Совершенно очевидно, что именно чехословацкие события стали причиной того, что реформа Косыгина, так и не успев как следует начаться, была потихоньку свернута в течение 1968 г. и после него. Правда, официально об отказе от нее не объявлялось.
Как и в Венгрии в 1956 г., именно рабочие оказали наиболее серьезное сопротивление советской оккупации. Рабочие завода ЧКД, расположенного в пригороде Праги Высочаны, пригласили делегатов XIV съезда ЧКП заседать в своих помещениях (вторжение опередило начало его работы). Это и было сделано. Съезд работал втайне — что говорит о большой изобретательности его участников.

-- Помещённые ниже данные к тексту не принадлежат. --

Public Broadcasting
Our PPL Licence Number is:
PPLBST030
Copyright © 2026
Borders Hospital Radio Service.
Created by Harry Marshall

В своей резолюции съезд осудил оккупацию, оставил Дубчека на посту первого секретаря и для оказания ему поддержки избрал Центральный комитет, состоявший из одних реформистов. Скованный условиями навязанного советским руководством договора, Дубчек, однако, был вынужден дезавуировать решения съезда.
Продолжалось создание рабочих советов, которые, по меньшей мере формально, сохраняли значительный контроль над администрацией в течение еще нескольких месяцев после вторжения. Полный проект закона о самоуправлении социалистических предприятий увидел свет только в январе 1969 г., когда все, в сущности, было уже ясно. Власть рабочих советов все больше и больше ограничивалась прежней партийной администрацией заводов. Окончательно они были запрещены в июле 1970 г. на том основании, что стремились “уничтожить централизованное планирование и влияние Коммунистической партии, социалистического государства и профессиональных союзов на управление национальной экономикой”.
В обществе в целом процесс “нормализации”, или восстановления власти номенклатуры, развивался медленно, но верно. Дуб-чека в апреле 1969 г. сменил более приемлемый для Москвы Густав Гусак. Реформистов по одному убирали с высших партийных и государственных должностей и переводили на менее значительные. В конце концов они получали унизительно незначительную работу где-нибудь в провинции (так, Дубчек стал егерем в Словакии). Показательных судов над основными действующими лицами чехословацких событий не было, однако состоялись суды над некоторыми второстепенными фигурами. В партии была проведена тщательная чистка: каждый ее член проходил собеседование в проверочной комиссии, где с пристрастием допрашивался относительно его касательства к событиям 1968 г. В результате из полутора миллионов членов ЧКП приблизительно треть была исключена или вышла из нее добровольно. Аналогичные собеседования проходили и во многих других сферах, особенно в тех, что связаны с образованием, культурой и средствами массовой информации. Многие были уволены. Организации, слишком сильно пораженные “заразой”, вроде Союза писателей или Института философии Академии наук, были просто закрыты или слиты с другими организациями вплоть до того времени, когда можно было бы восстановить их самостоятельность под руководством послушных марионеток.